By Onyekachi Umah
Words and terms may mean different things in different languages and disciplines. Where a person fails to be careful and his carelessness causes damage to another person, the careless person is negligent. Being negligent may lead to the payment of the cost of negligence. In law, it is common to find parties in court arguing over negligence, duty of care, breach of the duty of care, degree of negligence, damages caused by negligence and compensation for negligence. So, at the center of such cases sits the question; “What is Negligence in the eyes of law?”.
Negligence in law:
The judgments of the Supreme Court of Nigeria and the Court of Appeal have developed rich legal literature on and around “Negligence”. Hence, the judgements of the courts will be exclusively relied on here.

→ LISTED RECORDS
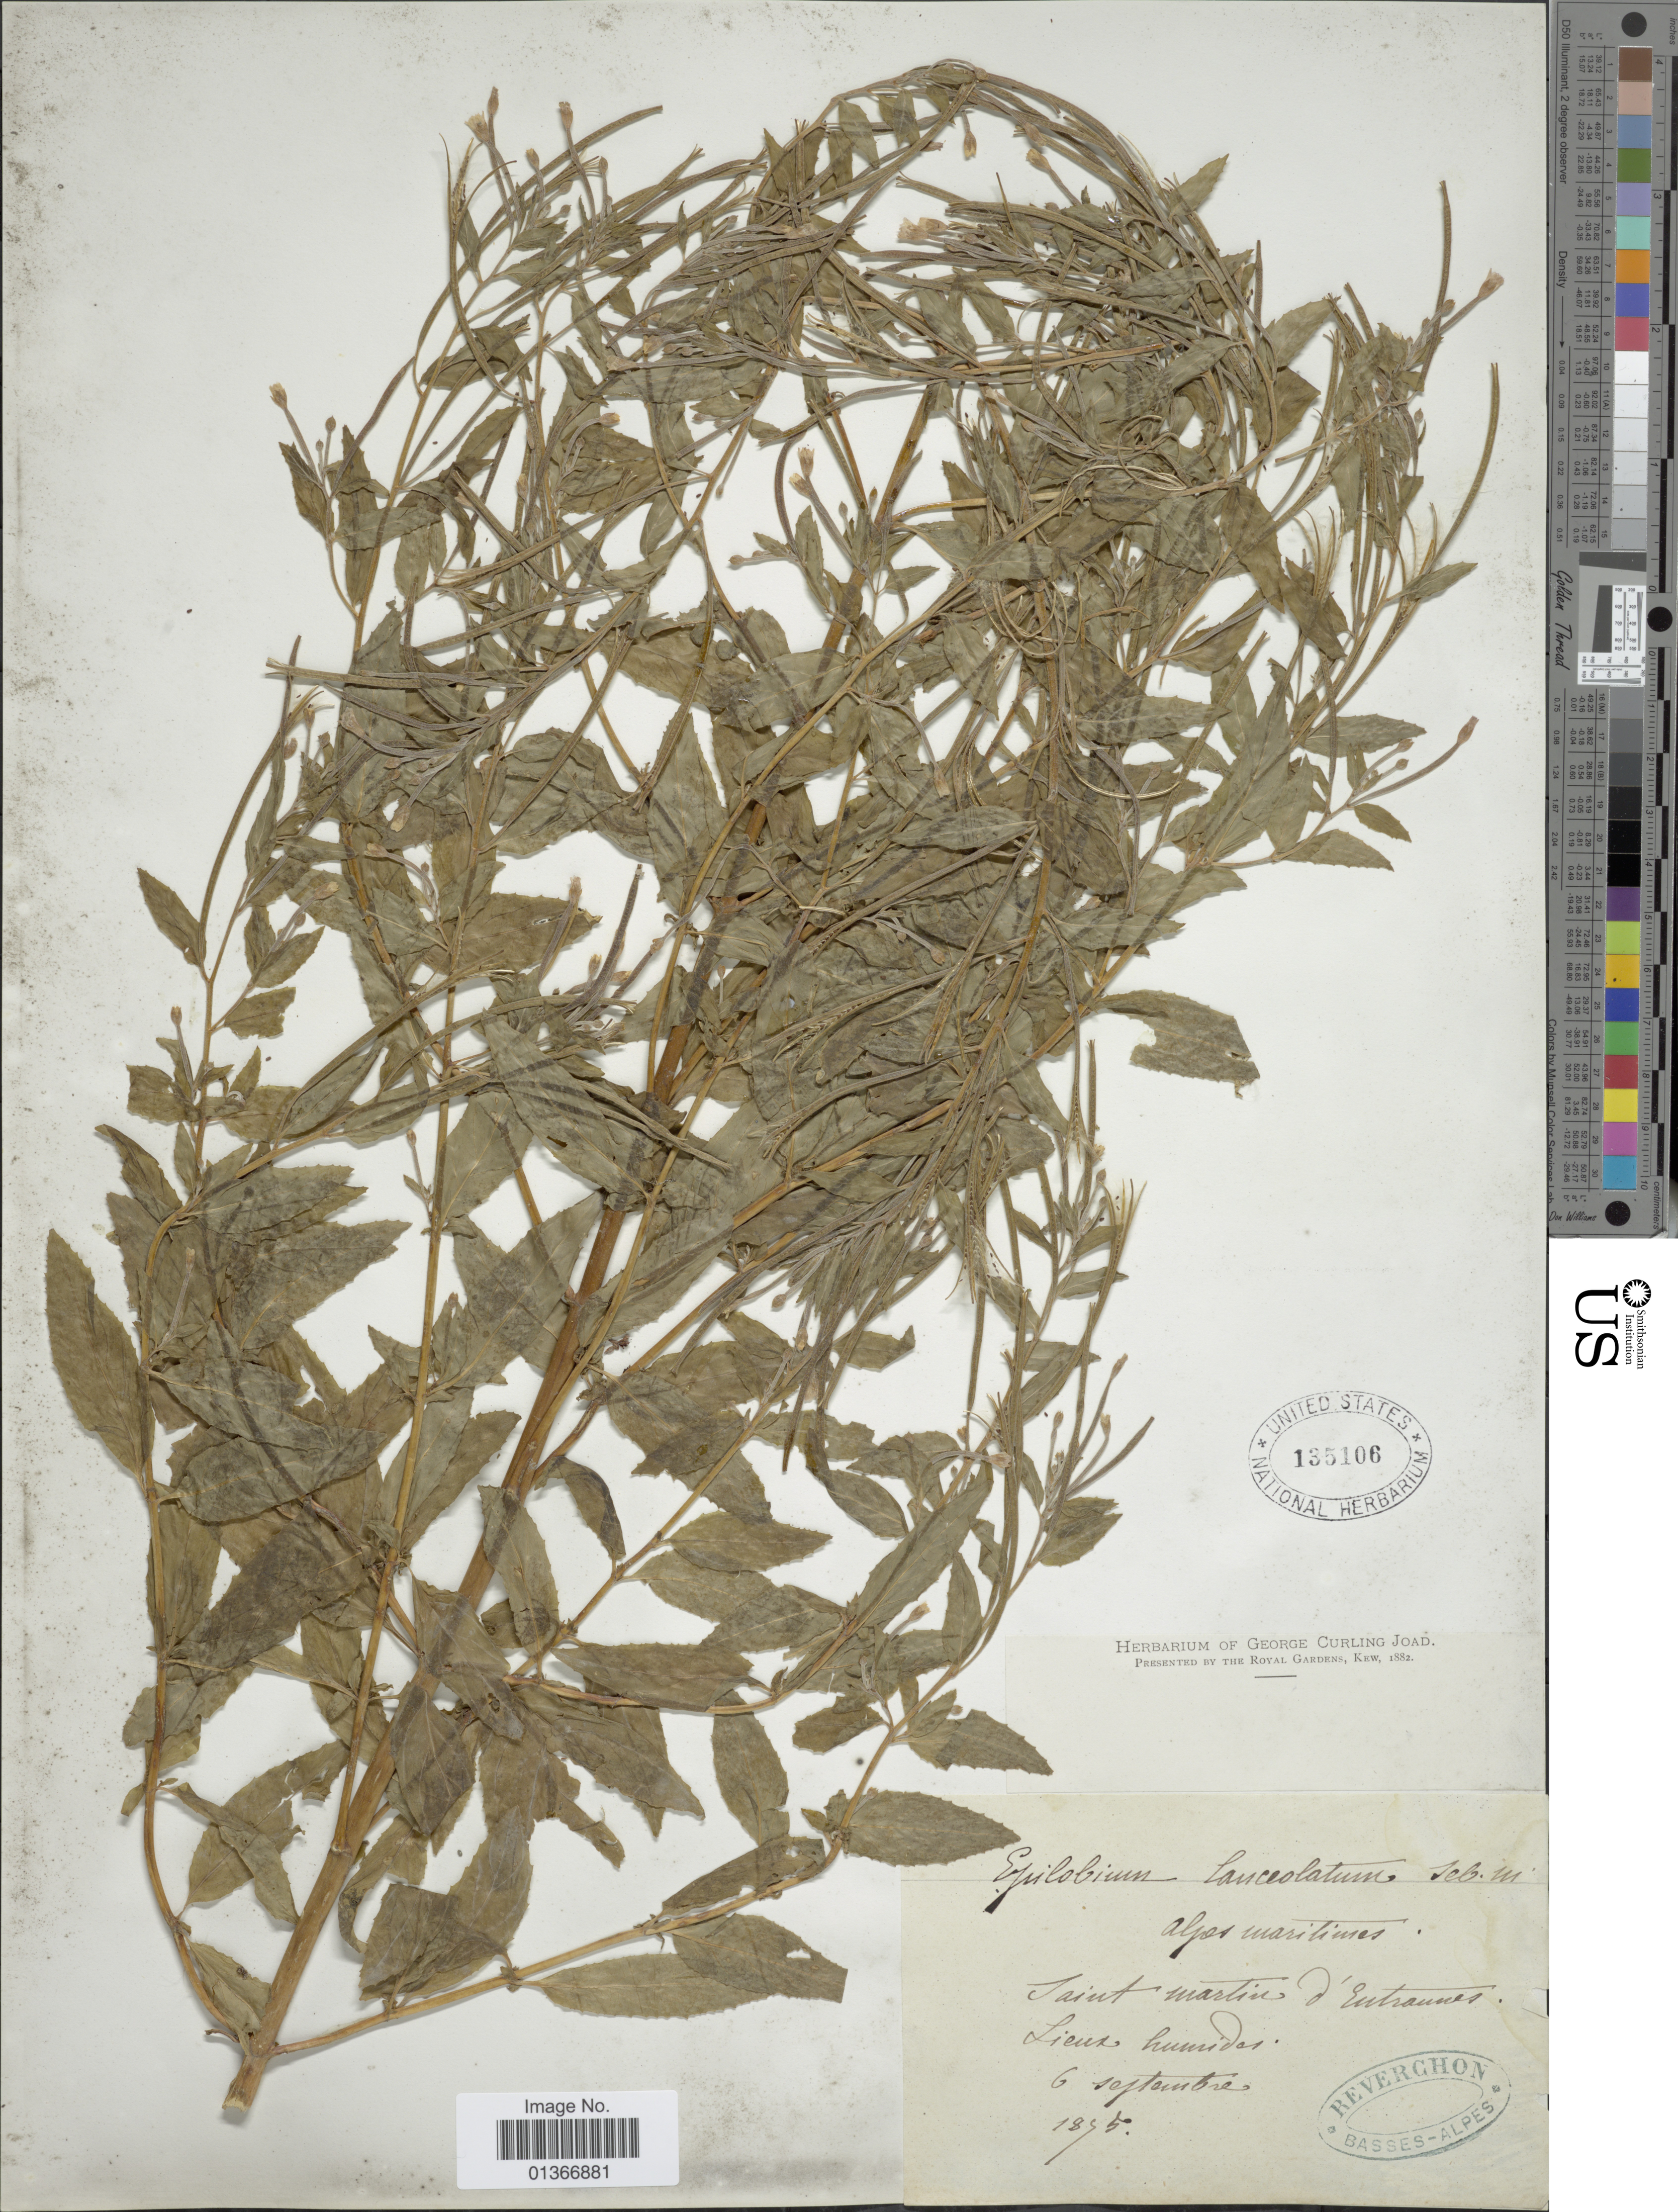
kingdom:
* * *
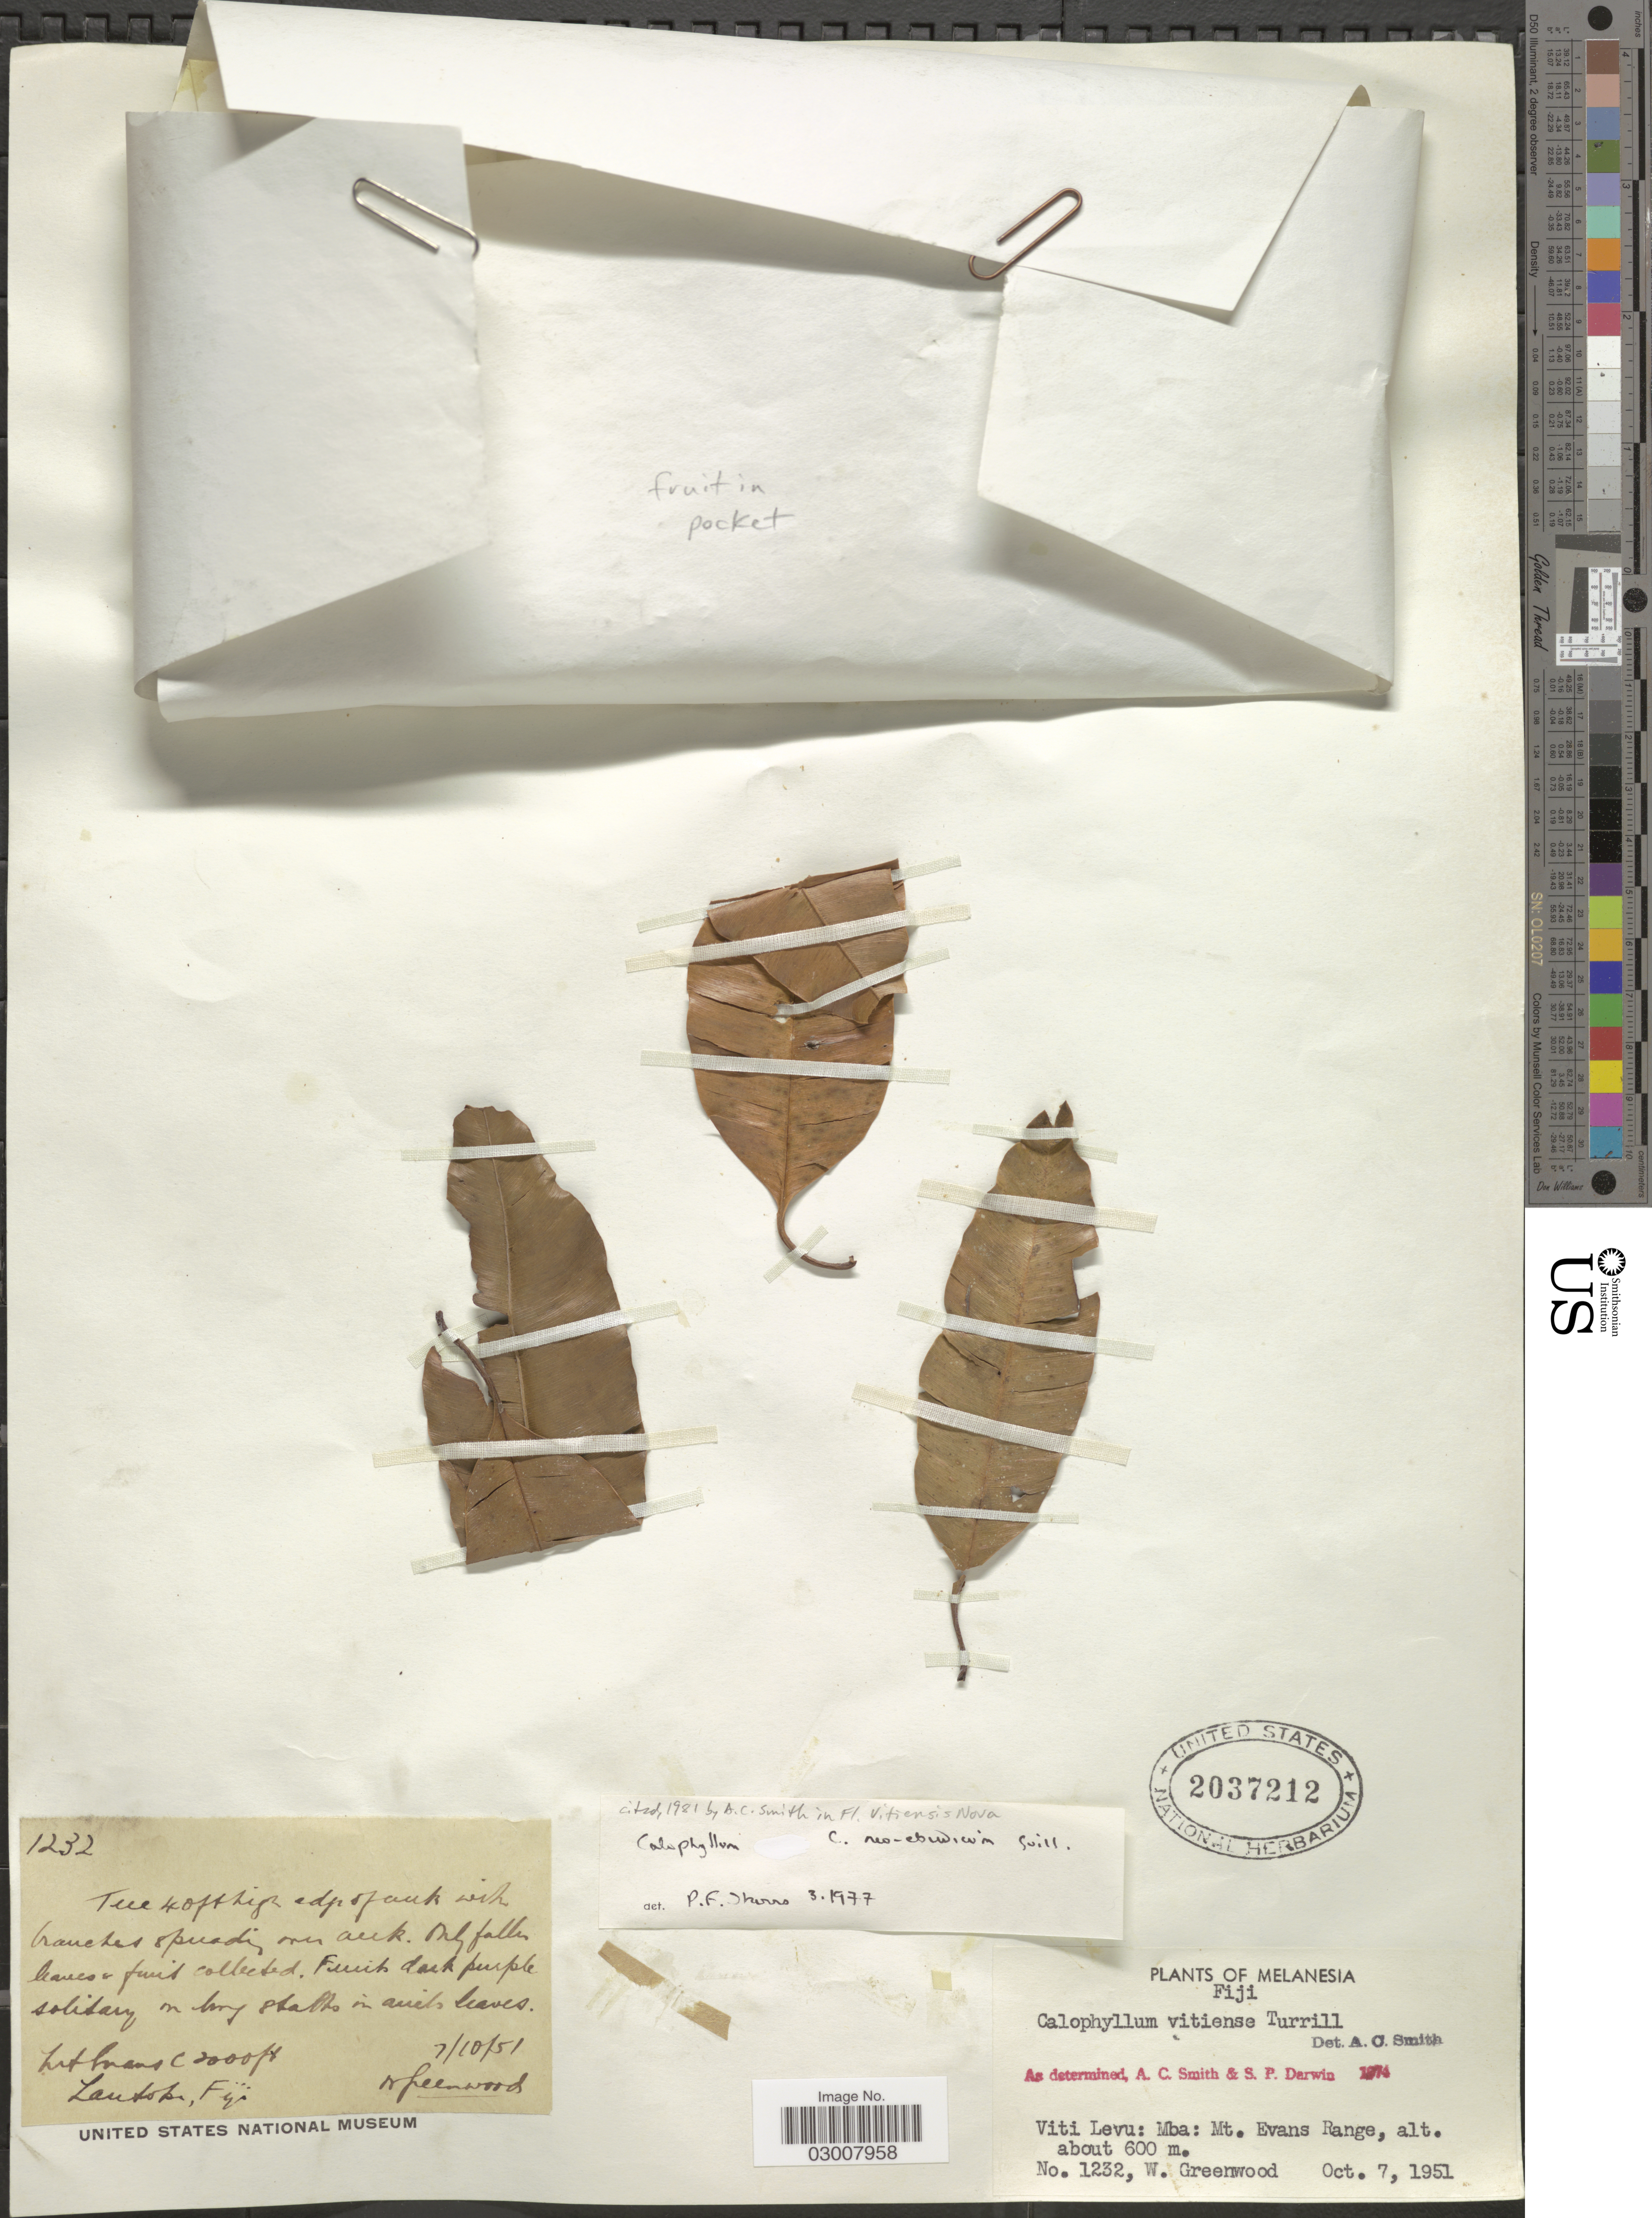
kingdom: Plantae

→ WHAT IS REQUIRED
In the text on negligence, which courts' judgments will be relied on exclusively?

→ OUTPUT OF THE TASK
The Supreme Court of Nigeria and the Court of Appeal.